** Opening Excerpt to read block **

Monday, October 13, 2008

Review: Manga Serials


I missed out on responding to Tom Spurgeon's most recent "5 for Friday" questionnaire, Right to Left, or, "Name Five Manga Series You Personally Are In The Midst Of Reading, Whether Or Not The Series Is Ongoing Or Finished." Since the last time I reviewed a random manga title was awhile ago, I thought I'd respond to Spurgeon's quiz here:

The most recent translated Japanese comic I read was Seiichi Hayashi's Red Colored Elegy, a wonderfully evocative existential graphic novel about two young lovers in 1970s Japan, which the comics critic Bill Randall has suggested owes a large debt to gegika pioneer Yoshiharu Tsuge. But this is a stand-alone novel, and one of the better ones I've read this year. In terms of multi-volume stories, however, my reading has generally been limited to adolescent and melodramatic genre fare.

1. Cat-Eyed Boy and The Drifting Classroom, by Kazuo Umezu

The beautifully packaged Cat-Eyed Boy (published by VIZ) tells the story of the titular feline demon, equal parts Tintin, Sluggo, Ditko-era Peter Parker, and Klarion the Witch-Boy, an itinerant monster-fighter who enjoys living in people's attics and defending children and their families (usually against their will) from (sometimes quite disturbing) manifestations of evil. Cat-Eyed Boy is a perfect serial character (the stories originally ran in a kids magazine with a horror edge, a fact referred to in several episodes), with a built in appeal to younger readers centred on the hero's rejection by society as well as a childlike approach to plot and narrative logic, not to mention horrific, "I dare you to look"-style imagery. The stories are disgusting, scary, hilarious, and emotionally powerful. I burned through the two-volume omnibus edition of these books, and the horrific images, humour, and cartooning artistry have stayed with me. The amazing, Willy Wonka-flavoured book design is discussed by Chris Butcher here).

** Closing Excerpt to read block **
** Opening Dataset entries block **

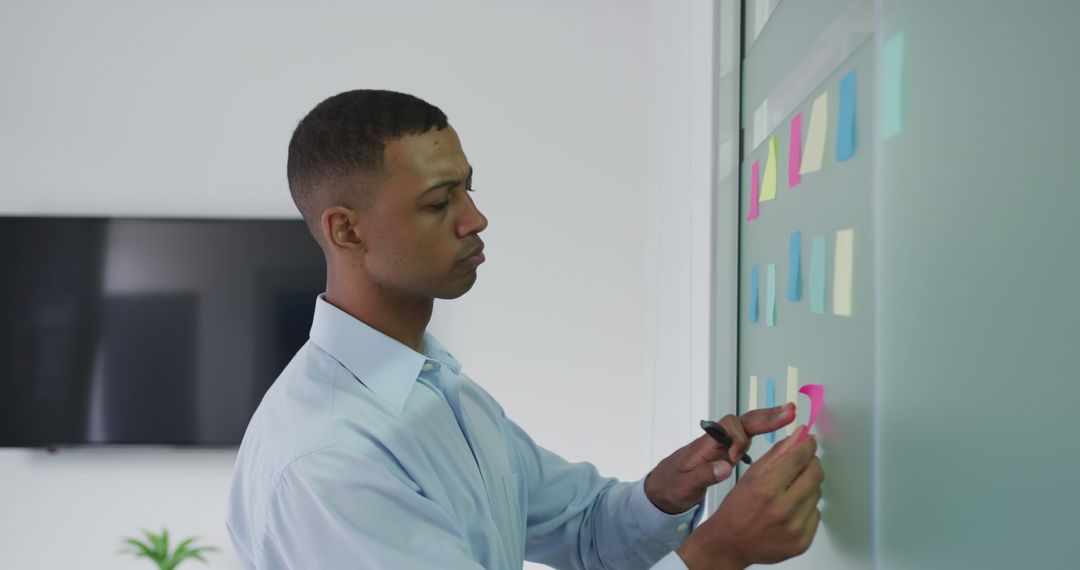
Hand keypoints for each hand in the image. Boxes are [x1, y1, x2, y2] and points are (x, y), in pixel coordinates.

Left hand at [644, 404, 793, 513]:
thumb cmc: (671, 486)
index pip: (726, 427)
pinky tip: (778, 431)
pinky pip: (747, 435)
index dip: (738, 438)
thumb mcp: (683, 486)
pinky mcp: (726, 450)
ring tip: (790, 414)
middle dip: (765, 416)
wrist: (662, 488)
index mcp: (705, 445)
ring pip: (747, 426)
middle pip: (742, 421)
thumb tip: (725, 466)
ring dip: (767, 420)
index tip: (735, 459)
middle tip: (789, 411)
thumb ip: (702, 476)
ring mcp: (722, 444)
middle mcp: (715, 440)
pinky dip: (763, 430)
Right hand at [676, 426, 823, 569]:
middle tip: (805, 462)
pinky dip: (807, 508)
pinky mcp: (802, 542)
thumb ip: (776, 454)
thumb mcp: (751, 476)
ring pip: (817, 494)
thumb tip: (798, 437)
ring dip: (808, 486)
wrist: (730, 544)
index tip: (810, 441)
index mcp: (765, 489)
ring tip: (791, 490)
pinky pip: (816, 514)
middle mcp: (781, 510)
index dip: (807, 446)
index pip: (798, 459)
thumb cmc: (737, 509)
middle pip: (815, 475)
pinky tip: (791, 509)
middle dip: (812, 463)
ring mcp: (794, 528)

** Closing Dataset entries block **

Task instructions: In the manga review, why does the writer call Cat-Eyed Boy a perfect serial character? Answer in one to three sentences.

Solved exercise: The stories first ran in a kids magazine with a horror edge, and they have a built-in appeal to younger readers. That appeal centers on the hero's rejection by society, a childlike approach to plot and narrative logic, and horrific "I dare you to look"-style imagery.